_What is being asked_
Below is a block of records. Copy every line in it that contains the word "Cupholder".

_Record excerpts_
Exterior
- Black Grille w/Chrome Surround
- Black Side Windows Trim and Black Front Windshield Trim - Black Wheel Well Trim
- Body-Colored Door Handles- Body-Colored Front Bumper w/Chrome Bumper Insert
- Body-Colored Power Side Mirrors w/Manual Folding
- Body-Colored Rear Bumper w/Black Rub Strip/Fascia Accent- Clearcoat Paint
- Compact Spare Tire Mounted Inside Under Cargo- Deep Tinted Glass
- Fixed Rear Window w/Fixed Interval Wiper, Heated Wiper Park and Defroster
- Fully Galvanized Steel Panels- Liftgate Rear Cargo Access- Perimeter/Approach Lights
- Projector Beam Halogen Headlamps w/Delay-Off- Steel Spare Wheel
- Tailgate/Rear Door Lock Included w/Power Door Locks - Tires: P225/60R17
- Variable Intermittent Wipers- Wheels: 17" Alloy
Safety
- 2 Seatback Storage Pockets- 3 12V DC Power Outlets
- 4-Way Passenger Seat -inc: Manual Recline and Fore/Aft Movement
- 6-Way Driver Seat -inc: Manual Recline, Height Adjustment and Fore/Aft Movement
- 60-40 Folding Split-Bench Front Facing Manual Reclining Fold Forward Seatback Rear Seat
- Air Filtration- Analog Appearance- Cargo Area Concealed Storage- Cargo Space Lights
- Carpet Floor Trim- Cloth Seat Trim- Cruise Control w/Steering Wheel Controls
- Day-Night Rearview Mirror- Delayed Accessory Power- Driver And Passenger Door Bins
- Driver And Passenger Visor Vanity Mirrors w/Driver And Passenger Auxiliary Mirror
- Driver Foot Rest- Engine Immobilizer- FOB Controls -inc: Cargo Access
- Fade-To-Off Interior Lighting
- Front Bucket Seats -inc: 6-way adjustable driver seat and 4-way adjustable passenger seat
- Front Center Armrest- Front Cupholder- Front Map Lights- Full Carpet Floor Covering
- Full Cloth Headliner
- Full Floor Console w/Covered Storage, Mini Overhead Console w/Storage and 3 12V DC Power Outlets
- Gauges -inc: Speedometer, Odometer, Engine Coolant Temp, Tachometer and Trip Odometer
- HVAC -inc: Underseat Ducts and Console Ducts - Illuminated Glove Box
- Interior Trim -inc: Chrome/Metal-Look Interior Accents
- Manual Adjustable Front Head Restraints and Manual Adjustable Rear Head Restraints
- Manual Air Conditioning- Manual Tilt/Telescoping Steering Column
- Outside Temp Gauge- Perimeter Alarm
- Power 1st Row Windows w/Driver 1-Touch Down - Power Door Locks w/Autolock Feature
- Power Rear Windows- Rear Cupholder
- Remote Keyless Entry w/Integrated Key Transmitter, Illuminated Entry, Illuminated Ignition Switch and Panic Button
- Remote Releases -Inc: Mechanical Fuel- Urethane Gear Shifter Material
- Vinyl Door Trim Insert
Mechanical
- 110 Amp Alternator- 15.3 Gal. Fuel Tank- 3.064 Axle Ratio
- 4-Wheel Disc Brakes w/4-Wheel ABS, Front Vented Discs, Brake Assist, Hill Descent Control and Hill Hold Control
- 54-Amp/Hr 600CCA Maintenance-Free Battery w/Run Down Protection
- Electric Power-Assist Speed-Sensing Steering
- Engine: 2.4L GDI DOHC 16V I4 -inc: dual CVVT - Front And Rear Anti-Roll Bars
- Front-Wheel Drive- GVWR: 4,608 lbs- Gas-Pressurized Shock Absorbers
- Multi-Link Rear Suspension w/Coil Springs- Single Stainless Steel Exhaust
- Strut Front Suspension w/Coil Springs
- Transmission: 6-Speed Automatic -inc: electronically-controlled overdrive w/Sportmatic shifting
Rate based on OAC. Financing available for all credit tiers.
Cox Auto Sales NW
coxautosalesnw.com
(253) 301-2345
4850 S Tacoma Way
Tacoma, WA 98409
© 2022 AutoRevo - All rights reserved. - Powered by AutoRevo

_Answer to the problem_
- Front Center Armrest- Front Cupholder- Front Map Lights- Full Carpet Floor Covering
- Power Rear Windows- Rear Cupholder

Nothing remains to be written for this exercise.